Fast food e sostenibilità, si può fare di più

Un studio congiunto di FAIRR e Ceres sulle sei più importanti catene ha messo in evidenza grandi miglioramenti, anche se la strada è ancora lunga
Fast food e sostenibilità, si può fare di più

McDonald’s, Chipotle, Domino’s, Wendy’s, Burger King e Yum! Brands, (KFC, Pizza Hut e Taco Bell) sono state le sei catene di fast food oggetto di uno studio nella sostenibilità che ha mostrato risultati piuttosto incoraggianti.

IMPEGNO SOCIALE E AMBIENTALE

Promotori dello studio sono stati, in forma congiunta, FAIRR, un network di investitori focalizzati nella ESG (Environmental, Social and Corporate Governance) con un totale di 38 trilioni di dollari di asset in gestione e Ceres, una rete composta da 195 investitori istituzionali con un focus particolare sui cambiamenti climatici, che gestisce asset per 37 trilioni di dollari.

MANCA ALL’APPELLO SOLO BURGER KING

Lo studio, lanciato a gennaio 2019, aveva evidenziato dopo il primo anno che solo McDonald’s aveva intrapreso azioni concrete su basi scientifiche per ridurre le emissioni.

Già dopo il secondo anno la situazione è notevolmente migliorata.
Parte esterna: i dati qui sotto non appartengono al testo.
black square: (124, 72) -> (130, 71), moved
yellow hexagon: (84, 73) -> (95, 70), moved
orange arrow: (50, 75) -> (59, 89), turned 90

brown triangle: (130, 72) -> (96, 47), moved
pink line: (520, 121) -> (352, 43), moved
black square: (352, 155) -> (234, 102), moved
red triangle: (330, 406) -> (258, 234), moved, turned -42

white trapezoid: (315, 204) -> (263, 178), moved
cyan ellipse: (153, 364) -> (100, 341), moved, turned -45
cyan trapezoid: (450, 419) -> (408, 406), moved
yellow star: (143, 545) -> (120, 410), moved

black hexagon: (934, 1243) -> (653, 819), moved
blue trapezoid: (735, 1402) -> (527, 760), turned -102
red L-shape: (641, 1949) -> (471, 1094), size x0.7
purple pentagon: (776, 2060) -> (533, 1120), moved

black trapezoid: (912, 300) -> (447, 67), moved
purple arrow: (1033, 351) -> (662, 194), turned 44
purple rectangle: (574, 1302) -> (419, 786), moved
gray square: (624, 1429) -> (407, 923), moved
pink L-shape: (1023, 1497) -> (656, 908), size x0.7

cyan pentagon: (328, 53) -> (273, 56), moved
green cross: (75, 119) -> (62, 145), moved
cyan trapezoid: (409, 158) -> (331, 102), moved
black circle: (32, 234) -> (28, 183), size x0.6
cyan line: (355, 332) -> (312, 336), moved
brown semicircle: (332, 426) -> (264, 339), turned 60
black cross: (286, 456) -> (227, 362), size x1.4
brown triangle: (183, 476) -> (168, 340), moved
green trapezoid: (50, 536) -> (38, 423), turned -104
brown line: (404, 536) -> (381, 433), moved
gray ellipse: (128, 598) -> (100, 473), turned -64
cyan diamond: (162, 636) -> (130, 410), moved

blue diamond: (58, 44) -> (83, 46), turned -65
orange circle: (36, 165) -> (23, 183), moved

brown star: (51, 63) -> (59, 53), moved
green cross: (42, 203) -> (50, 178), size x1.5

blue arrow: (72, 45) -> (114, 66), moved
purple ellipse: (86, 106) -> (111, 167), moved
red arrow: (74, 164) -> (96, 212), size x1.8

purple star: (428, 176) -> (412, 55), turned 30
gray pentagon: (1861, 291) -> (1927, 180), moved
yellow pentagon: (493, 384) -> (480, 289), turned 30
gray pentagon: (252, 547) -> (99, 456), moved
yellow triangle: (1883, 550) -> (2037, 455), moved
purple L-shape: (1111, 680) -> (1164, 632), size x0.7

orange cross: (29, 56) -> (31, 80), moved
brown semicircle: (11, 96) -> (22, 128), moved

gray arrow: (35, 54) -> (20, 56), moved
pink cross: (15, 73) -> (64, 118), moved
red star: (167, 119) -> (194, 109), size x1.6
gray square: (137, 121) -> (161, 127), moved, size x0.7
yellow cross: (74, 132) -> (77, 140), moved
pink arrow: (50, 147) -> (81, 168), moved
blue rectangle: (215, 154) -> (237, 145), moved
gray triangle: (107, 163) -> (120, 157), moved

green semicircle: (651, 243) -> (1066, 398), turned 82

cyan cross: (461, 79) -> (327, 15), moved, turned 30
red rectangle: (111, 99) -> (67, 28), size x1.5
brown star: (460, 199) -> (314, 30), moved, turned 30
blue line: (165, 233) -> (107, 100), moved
Attualmente infatti, pare che manchi all’appello solo Burger King, che ha comunque annunciato che un piano di riduzione delle emissioni a livello globale, resta solo da capire quando, mentre gli altri quattro format negli ultimi mesi hanno lanciato diverse iniziative per ridurre l’impatto ambientale delle filiere e dei punti vendita

MA LA STRADA È ANCORA LUNGA

Nel loro rapporto, FAIRR e Ceres hanno comunque affermato che le sei società non soddisfano le raccomandazioni sull’informativa finanziaria aziendale relative al clima sviluppate dalla Task Force on Climate-Related Financial Disclosures (TCFD).

Il rapporto afferma che ci sono stati “progressi limitati” nell’analisi del rischio climatico allineata al TCFD da parte di tutti e sei i marchi, descrivendo la situazione come “preoccupante” per gli investitori “dato che le società del Regno Unito saranno legalmente obbligate a fare rapporto alla sopracitata TCFD entro il 2025” e anche negli Usa si è iniziato a valutare di inserire regolamentazioni simili.

Allo stesso modo, mentre tutti e sei i brand ora riconoscono la rilevanza dei rischi idrici per le loro catene di approvvigionamento“, la metà di loro non ha rivelato alcuna valutazione di tali rischi, afferma il rapporto. Gli sforzi per ridurre l’uso dell’acqua nella catena di approvvigionamento e l’inquinamento idrico sono stati “limitati in scala e portata“, stabilisce il rapporto.